• **WHAT YOU SHOULD DO**: Please copy these lines word for word, starting at the line that contains "phylum: Tracheophyta" and stopping after the line that contains "name author: D. Don".

• **INPUT**:
>>>>>
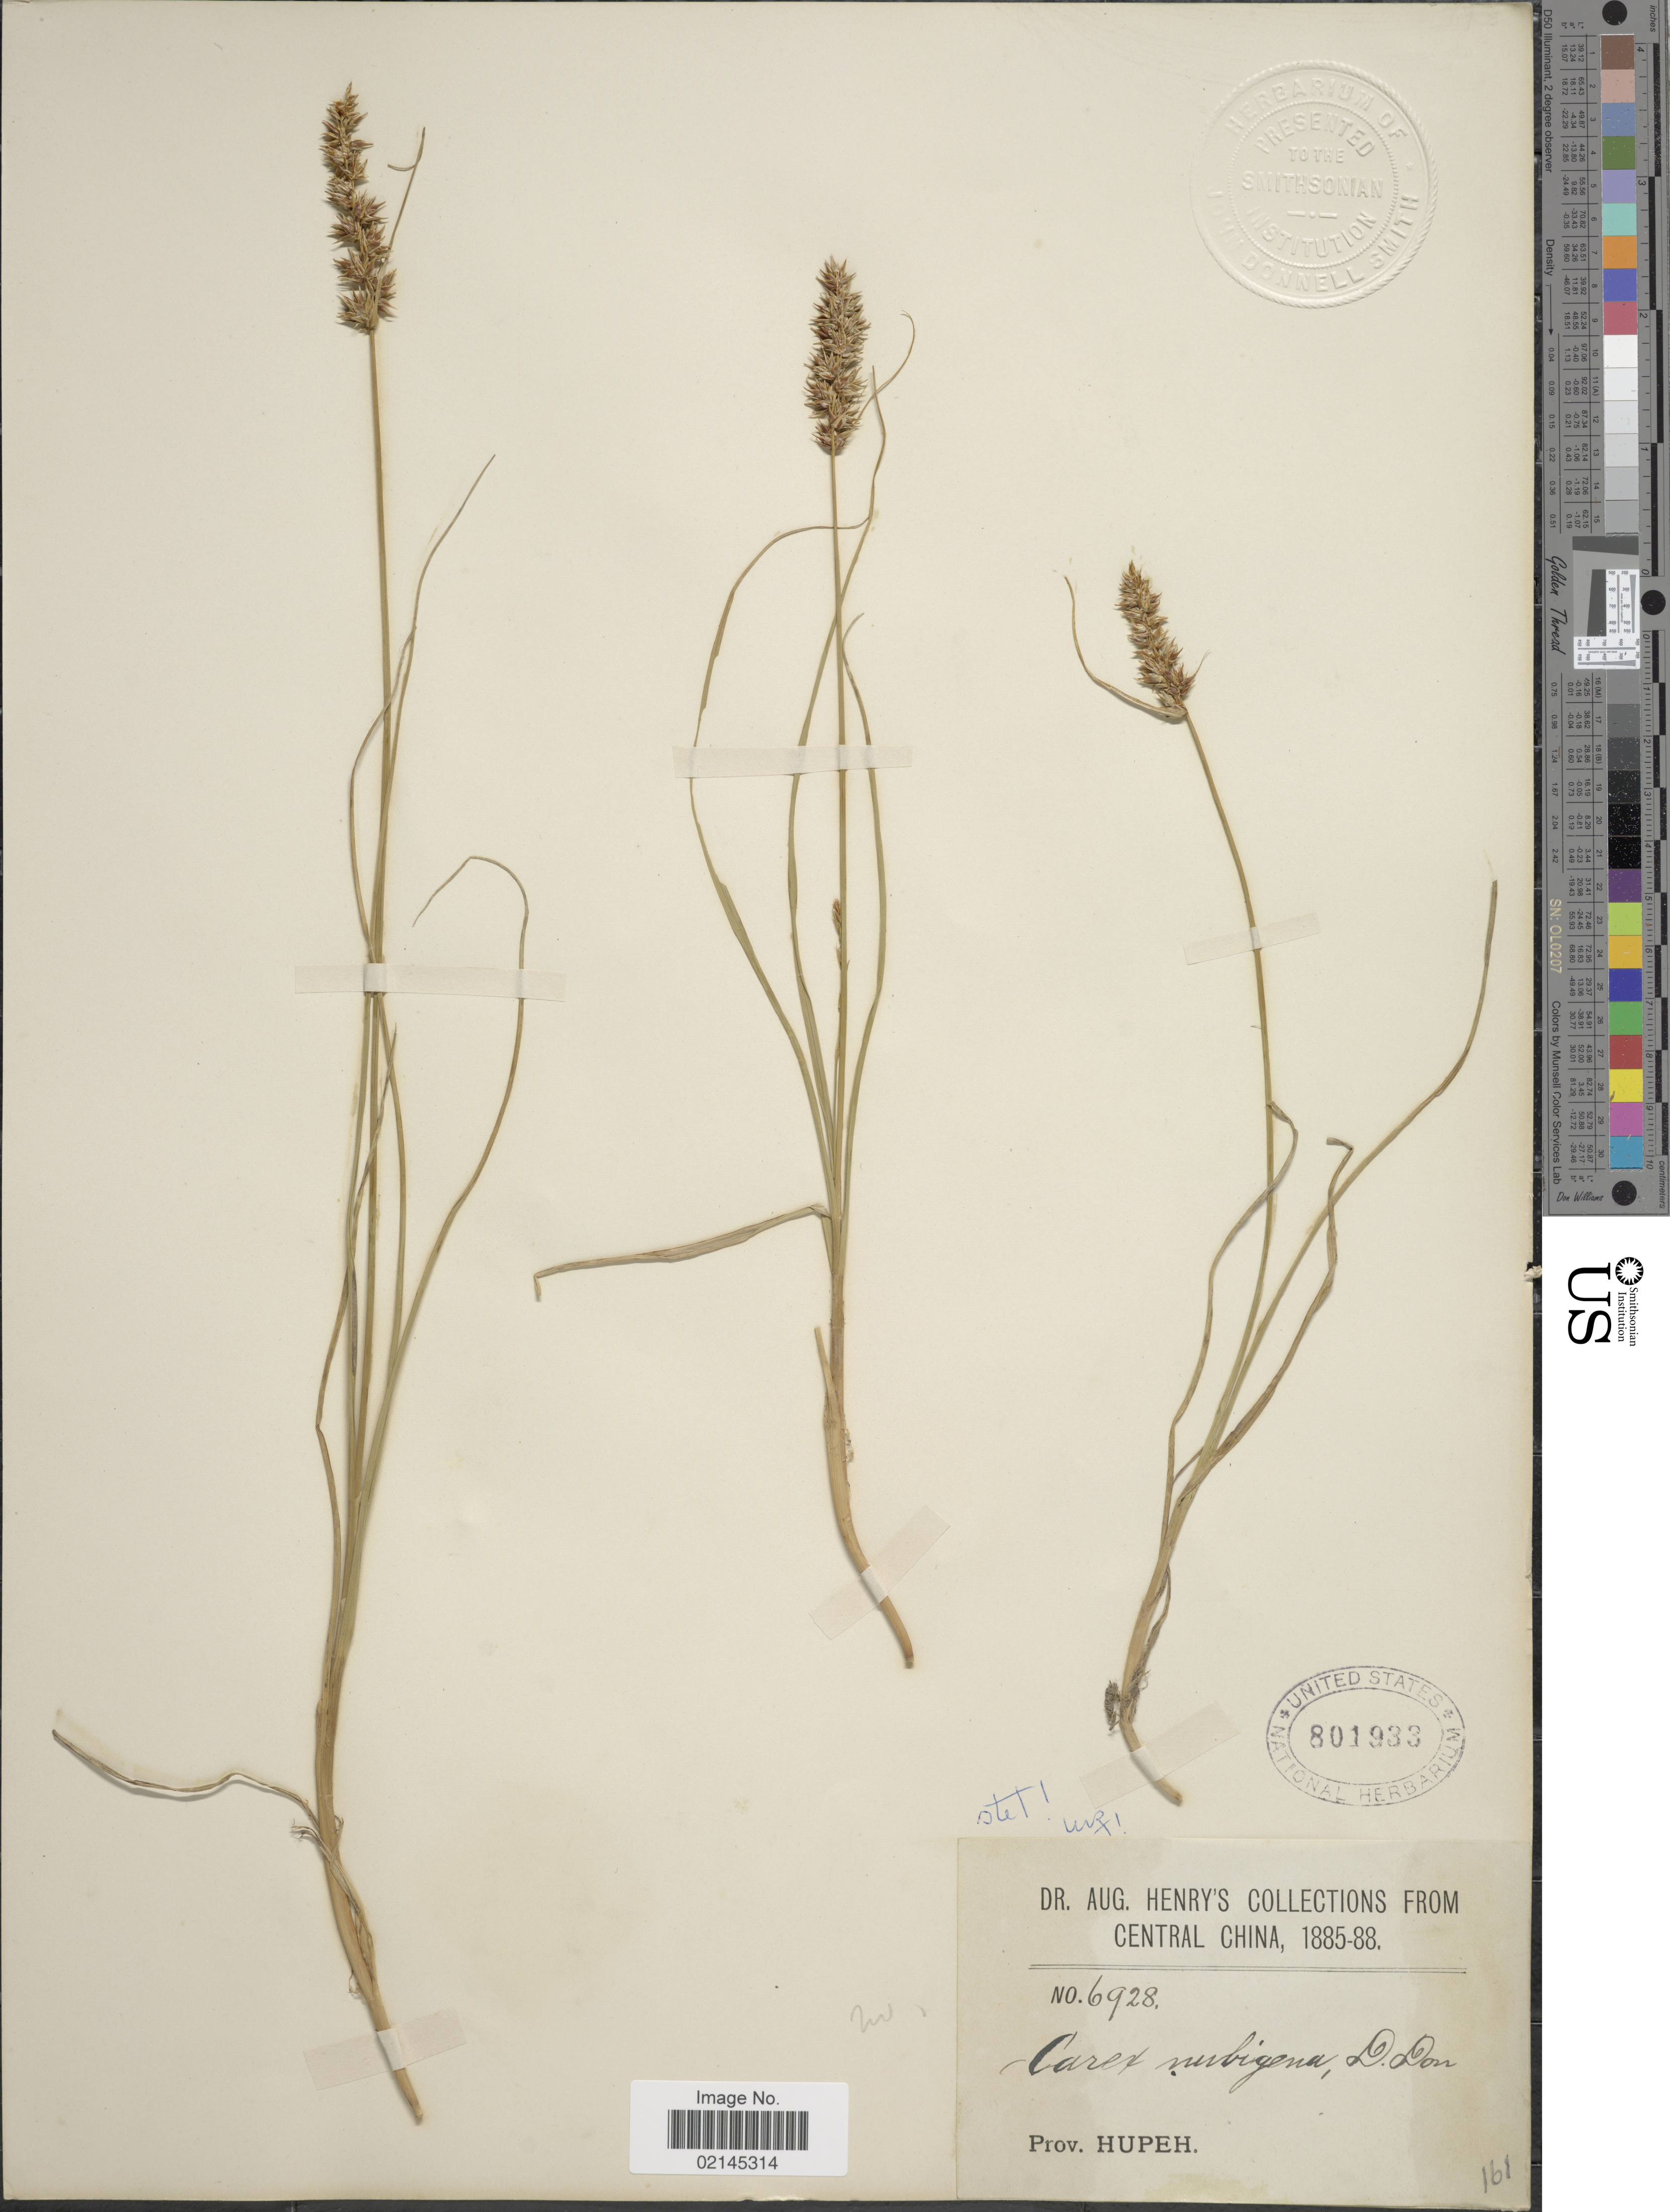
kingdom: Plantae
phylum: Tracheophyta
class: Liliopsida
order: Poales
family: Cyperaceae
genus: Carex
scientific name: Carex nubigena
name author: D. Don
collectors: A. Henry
<<<<<
>>>>>
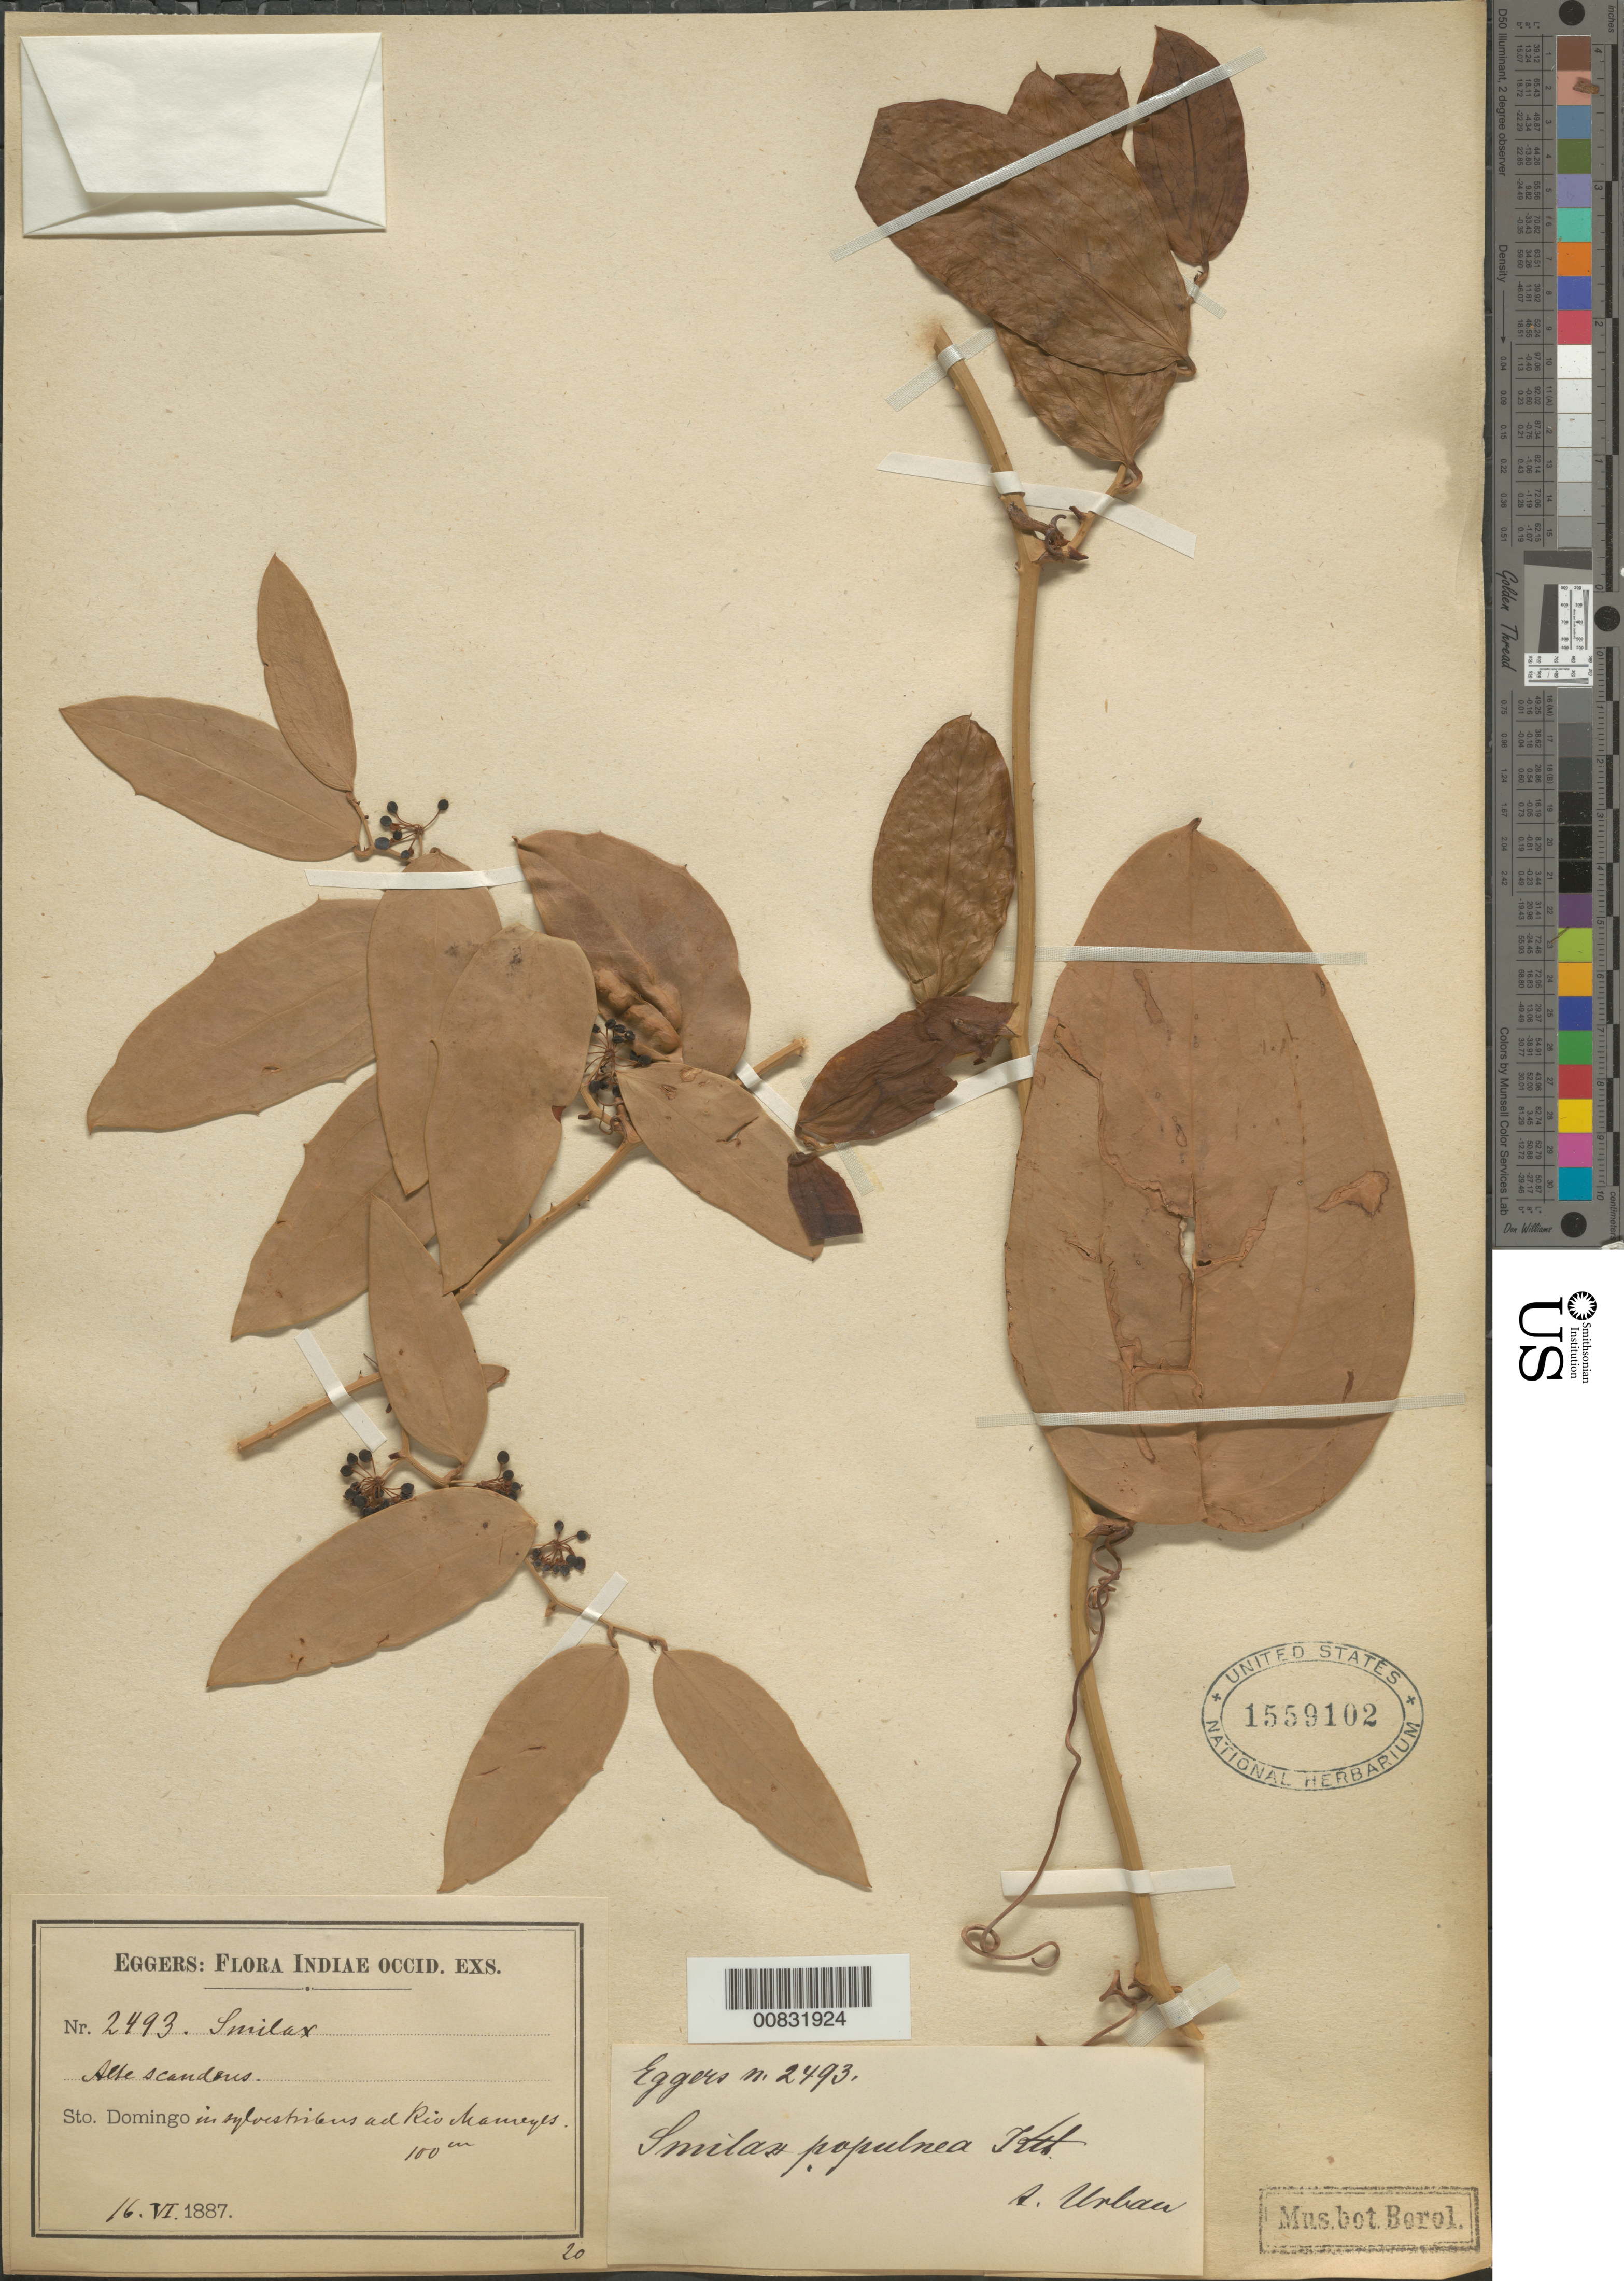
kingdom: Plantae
<<<<<
• **ANSWER TO THE EXERCISE**:
phylum: Tracheophyta
class: Liliopsida
order: Poales
family: Cyperaceae
genus: Carex
scientific name: Carex nubigena
name author: D. Don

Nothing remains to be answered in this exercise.